About this task: Copy each of the entries below faithfully, setting aside any pictures.

(Items listed in a dataset)
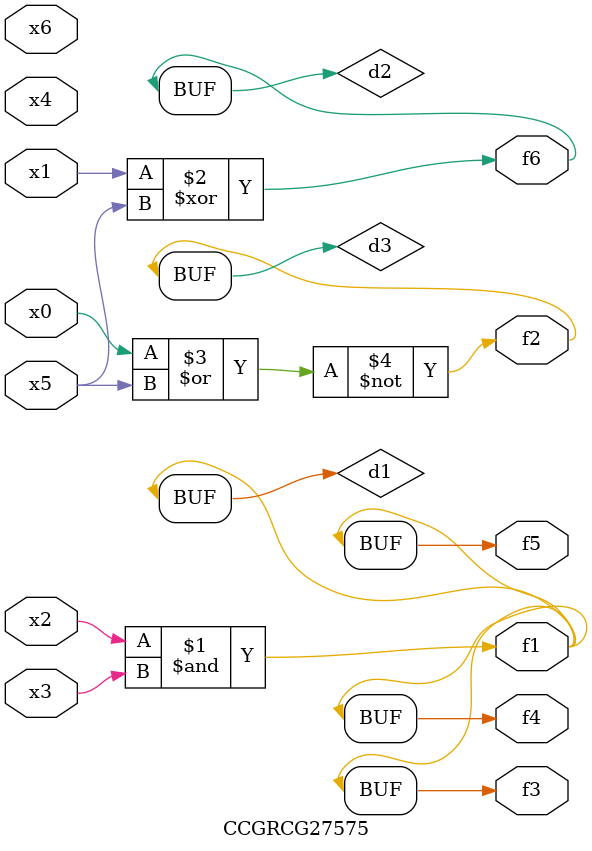
<source format=v>
module CCGRCG27575(
	input x0, x1, x2, x3, x4, x5, x6,
	output f1, f2, f3, f4, f5, f6
);

	wire d1, d2, d3;

	and (d1, x2, x3);
	xor (d2, x1, x5);
	nor (d3, x0, x5);
	assign f1 = d1;
	assign f2 = d3;
	assign f3 = d1;
	assign f4 = d1;
	assign f5 = d1;
	assign f6 = d2;
endmodule

</source>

Your solution:
<source format=v>
module CCGRCG27575(
	input x0, x1, x2, x3, x4, x5, x6,
	output f1, f2, f3, f4, f5, f6
);

	wire d1, d2, d3;

	and (d1, x2, x3);
	xor (d2, x1, x5);
	nor (d3, x0, x5);
	assign f1 = d1;
	assign f2 = d3;
	assign f3 = d1;
	assign f4 = d1;
	assign f5 = d1;
	assign f6 = d2;
endmodule

</source>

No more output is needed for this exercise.